Misafirlik Bitmedi mi?
Eskilerin, misafirliğin üç gün olduğuna fazlasının ise ev sahibine zülüm olduğuna dair güzel bir sözü var.
Suriyeli bir kişinin yine Suriyeli bir kız çocuğuna istismarını protestosu ile başlayan gösteriler sonucu güvenlik güçleri, olayları 75 kişiyi göz altına alarak bastırabildiler.
Aynı günlerde Suriye’de de Türk bayrağının yırtıldığı ve Türk kamyonlarının ateşe verildiği görüntüleri sosyal medya ve haber sitelerine düştü.
Tüm bu olaylar aslında her iki ülkede ortalığı karıştırmak isteyen karanlık güçlerin olduğunu gösteriyor.
Zaman gösterdi ki gelenlerin bir kısmı rahat durmadı, Suriye topraklarında olanlar da Türklere karşı taşkınlıklarını durdurmadı.
Ortada bir sorun var ve bu sorun daha da büyüyerek siyasi sonuçlar da doğurabilecek hatta Ak Parti’yi iktidardan indirebilecek bir karakter taşıyor.
Bu problemin çözümü için Cumhurbaşkanı Erdoğan’ın daha önce “asla görüşmem” dediği Esat ile yeniden görüşme sinyalleri vermesi olumlu bir gelişme.
Bu tür olaylar daha fazla büyümeden göçmenlerin ülkemizdeki misafirliğini tamamlayacak ya da onların ülkemizin huzurunu bozacak eylemlerine son verecek yasal adımların atılması gerekiyor.
Suriye’de artık savaş yok. Kaldı ki geçtiğimiz yıllarda Esat, savaştan kaçan tüm vatandaşlarına yurda dönün çağrısı da yaptı.
Tehlike geçtiğine göre artık misafirliğin de bitmesi ve sonlanması lazım gelmez mi?

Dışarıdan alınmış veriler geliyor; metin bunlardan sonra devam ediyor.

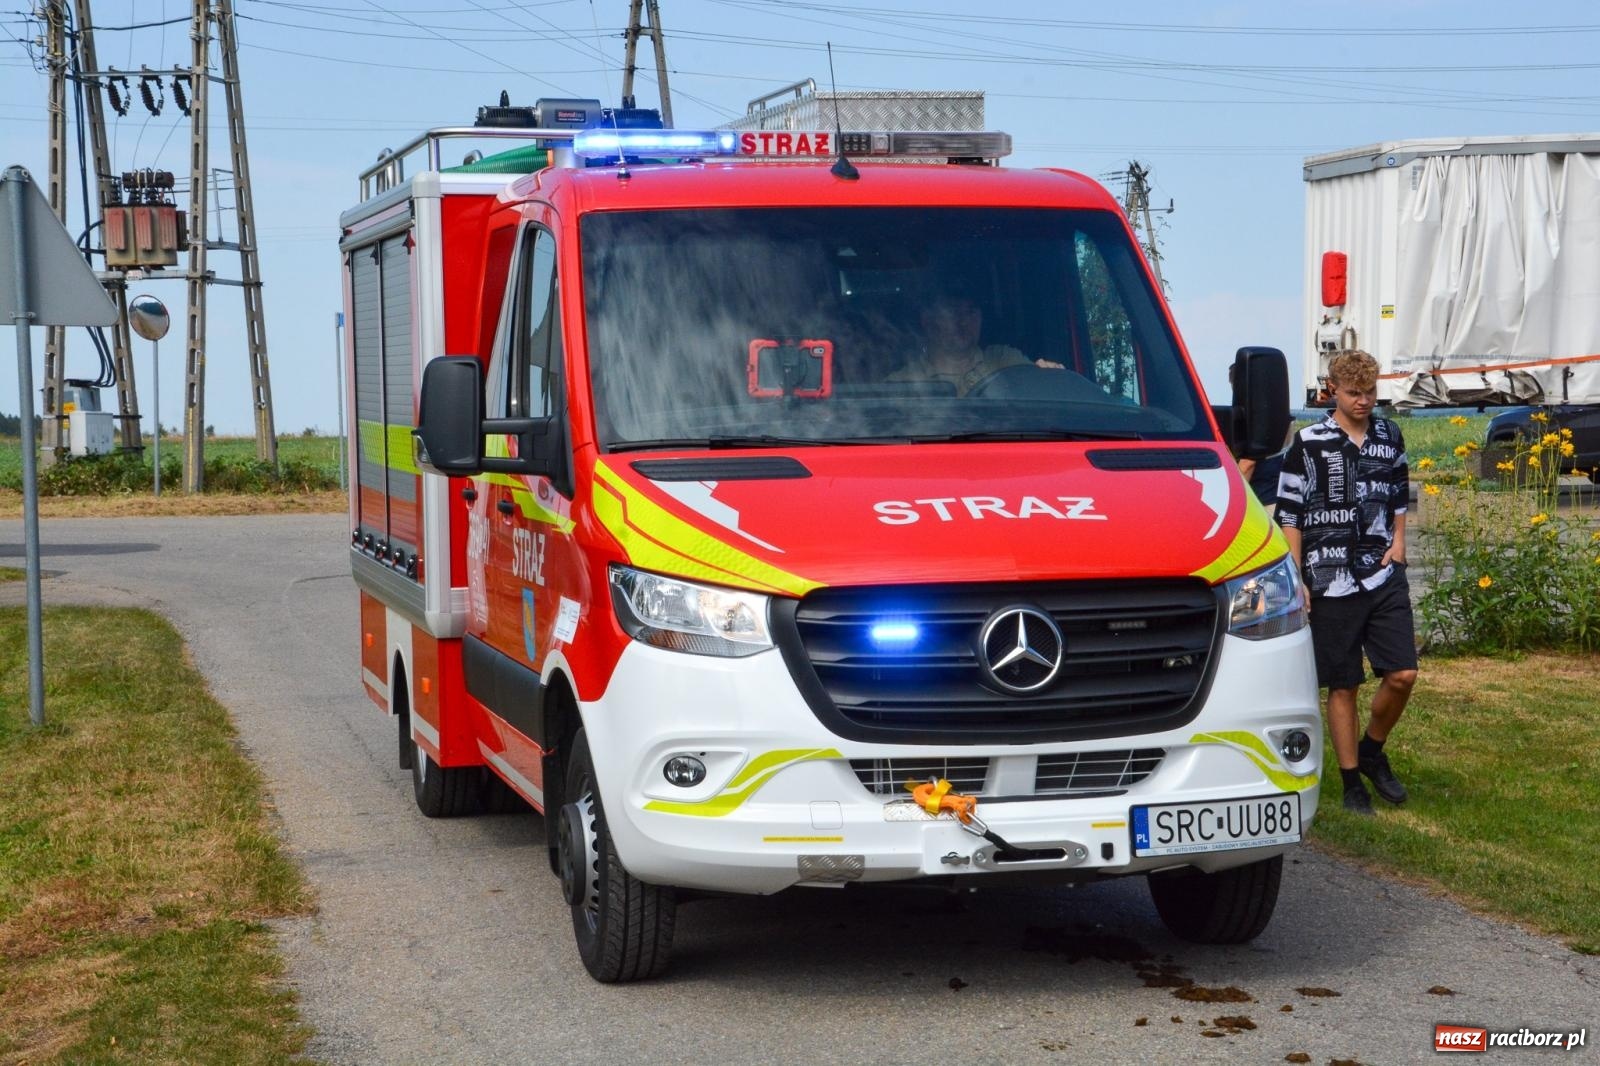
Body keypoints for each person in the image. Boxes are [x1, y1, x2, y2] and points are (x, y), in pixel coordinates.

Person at [1275, 350, 1417, 816]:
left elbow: (1399, 491)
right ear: (1332, 390)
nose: (1364, 401)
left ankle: (1373, 751)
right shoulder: (1308, 442)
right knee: (1343, 684)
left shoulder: (1387, 434)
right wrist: (1298, 576)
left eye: (1371, 392)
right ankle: (1351, 779)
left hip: (1381, 572)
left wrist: (1399, 542)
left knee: (1402, 674)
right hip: (1329, 576)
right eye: (1355, 393)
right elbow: (1290, 512)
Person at [887, 294, 1061, 395]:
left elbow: (1040, 392)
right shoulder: (902, 383)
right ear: (927, 320)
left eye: (971, 311)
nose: (963, 321)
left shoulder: (1003, 360)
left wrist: (1049, 378)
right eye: (952, 311)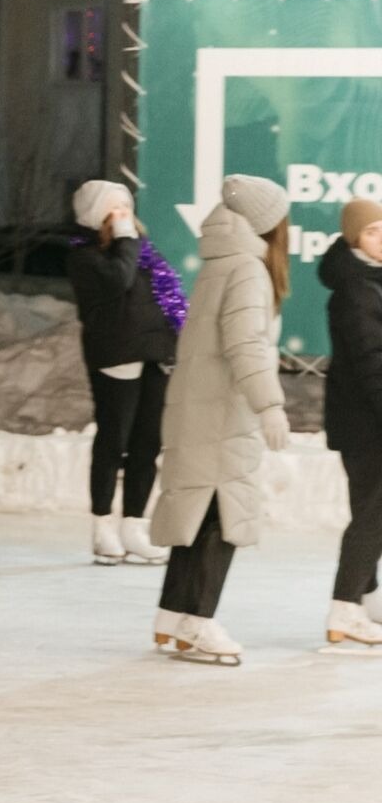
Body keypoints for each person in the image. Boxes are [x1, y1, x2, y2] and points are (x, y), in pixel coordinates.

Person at [150, 174, 291, 666]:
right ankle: (197, 620)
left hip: (200, 406)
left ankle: (172, 614)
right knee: (221, 517)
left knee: (199, 510)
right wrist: (268, 403)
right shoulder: (248, 270)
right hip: (221, 412)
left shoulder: (220, 262)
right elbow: (245, 344)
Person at [67, 180, 182, 567]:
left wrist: (176, 340)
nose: (123, 214)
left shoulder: (140, 249)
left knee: (147, 442)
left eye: (126, 206)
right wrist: (125, 239)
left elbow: (167, 295)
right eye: (114, 208)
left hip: (153, 353)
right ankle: (103, 526)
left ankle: (135, 523)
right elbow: (119, 280)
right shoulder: (85, 255)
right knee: (114, 439)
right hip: (116, 353)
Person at [317, 200, 382, 653]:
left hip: (365, 417)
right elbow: (369, 360)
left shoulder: (369, 280)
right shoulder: (355, 289)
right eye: (375, 231)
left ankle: (363, 598)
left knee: (372, 509)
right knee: (372, 514)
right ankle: (344, 606)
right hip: (366, 419)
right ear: (354, 238)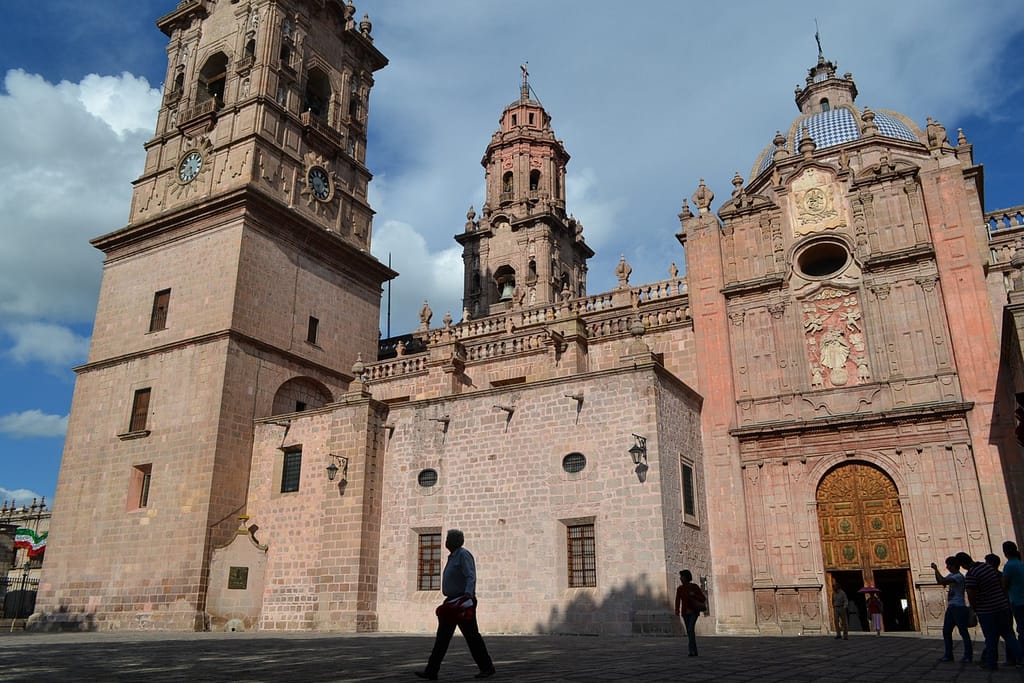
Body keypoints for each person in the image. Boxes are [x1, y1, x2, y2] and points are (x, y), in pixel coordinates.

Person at [415, 530, 495, 680]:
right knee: (442, 638)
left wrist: (468, 594)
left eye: (447, 539)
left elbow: (470, 575)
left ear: (454, 541)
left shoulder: (463, 555)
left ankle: (487, 667)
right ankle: (431, 671)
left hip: (462, 602)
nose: (445, 541)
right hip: (451, 601)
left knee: (472, 636)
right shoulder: (453, 557)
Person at [958, 550, 1021, 671]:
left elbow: (972, 595)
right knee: (1009, 636)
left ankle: (991, 663)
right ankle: (1021, 658)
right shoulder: (987, 567)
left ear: (962, 564)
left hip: (987, 610)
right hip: (1002, 606)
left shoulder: (971, 574)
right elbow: (1002, 584)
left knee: (991, 638)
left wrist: (973, 611)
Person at [932, 557, 972, 662]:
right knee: (946, 631)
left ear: (953, 565)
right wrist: (935, 572)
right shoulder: (952, 575)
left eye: (948, 565)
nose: (947, 567)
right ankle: (949, 655)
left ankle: (968, 656)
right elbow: (941, 582)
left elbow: (943, 580)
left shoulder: (959, 577)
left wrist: (936, 569)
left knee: (963, 632)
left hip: (959, 607)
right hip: (951, 607)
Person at [674, 569, 707, 657]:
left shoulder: (694, 587)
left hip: (693, 611)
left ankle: (691, 650)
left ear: (686, 577)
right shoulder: (680, 588)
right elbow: (677, 600)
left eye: (682, 576)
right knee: (690, 632)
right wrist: (677, 609)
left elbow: (703, 598)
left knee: (690, 629)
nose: (680, 578)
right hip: (685, 612)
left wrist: (694, 595)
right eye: (680, 576)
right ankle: (694, 650)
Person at [1002, 541, 1024, 644]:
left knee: (1021, 629)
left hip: (1017, 601)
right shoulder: (1020, 563)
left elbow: (1005, 585)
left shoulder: (1009, 566)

Yasal olarak bu ülkede kalmak isteyenler için de bu şartları ağırlaştıracak, kaçak göçmenleri anında sınır dışı edecek, mevzuatlar çerçevesinde ülkemizde kalacak olanlara ise herhangi bir olumsuzlukta sınır dışı edilmekle kalmayıp ceza almalarını sağlayacak bir düzenleme yapılması gerekiyor. Yoksa ciddi bir göçmen sorunu var önümüzde. Son olarak ise tahriklere kapılmamak gerekiyor, ülkemizi karıştırmak isteyen karanlık odakların değirmenine su taşımamak için sağduyulu olmakta fayda var.